Komplexe molekulare Systeme spielen eine wichtige Rolle in vielen Bereichen der Physik und Chemie. Sie erfüllen eine Vielzahl an Aufgaben in einer Reihe von verschiedenen Anwendungen,  zum Beispiel in der homogenen anorganischen und bioanorganischen Katalyse und in modernen Materialien.
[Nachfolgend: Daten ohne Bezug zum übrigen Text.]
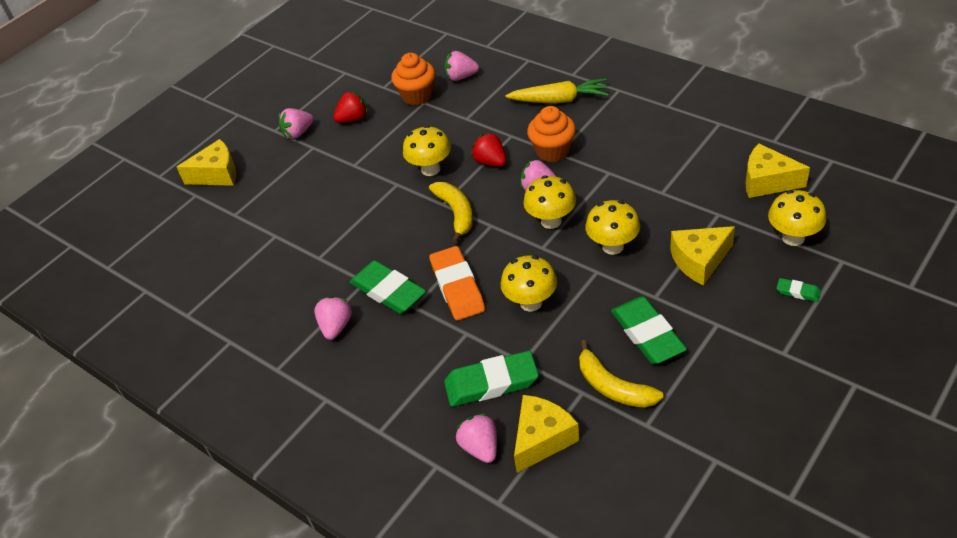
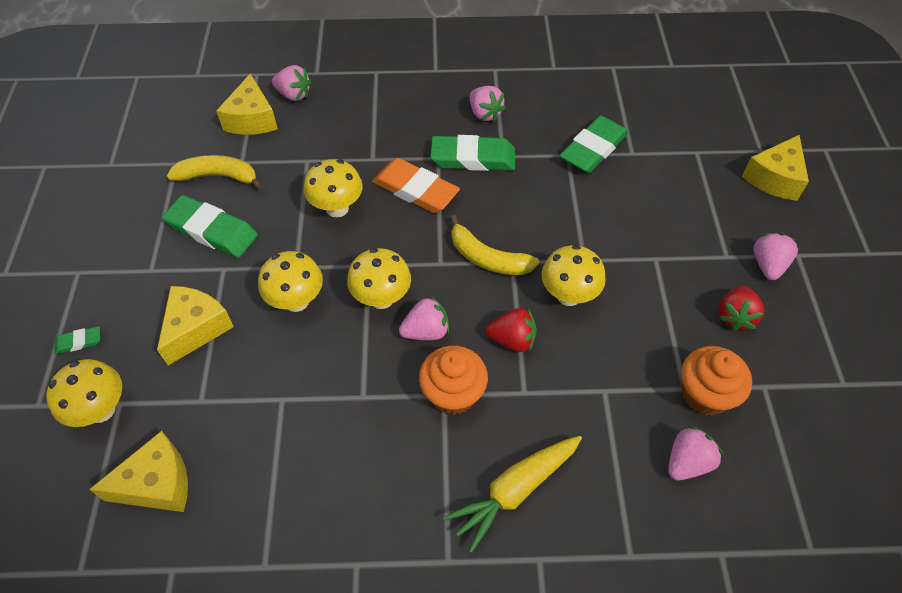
camera: 135 degrees right, 10 degrees up
(491, 383) = (320, 135): green eraser -> green eraser (593, 149)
Das Verständnis ihrer physikalischen und chemischen Eigenschaften ist der erste Schritt auf dem Weg zu neuen und verbesserten Katalysatoren und Materialien.
Der Fokus unserer Arbeitsgruppe liegt auf der Entwicklung und Anwendung neuartiger quantenchemischer Methoden zur Untersuchung der Eigenschaften komplexer molekularer Systeme.

Unsere Methoden basieren hauptsächlich auf der sogenannten “Density Matrix Renormalization Group” (DMRG) Theorie, die im letzten Jahrzehnt Einzug in die Quantenchemie gehalten hat. Sie ermöglicht die Durchführung von genauen “first principles” Rechnungen für grosse Moleküle, die mit regulären quantenchemischen Methoden nicht möglich wären. Das Hauptaugenmerk unserer angewandten Arbeiten liegt auf den einzigartigen elektronischen Eigenschaften von polynuklearen Übergangsmetallclustern sowie auf der Berechnung von angeregten Zuständen von großen organischen Molekülen.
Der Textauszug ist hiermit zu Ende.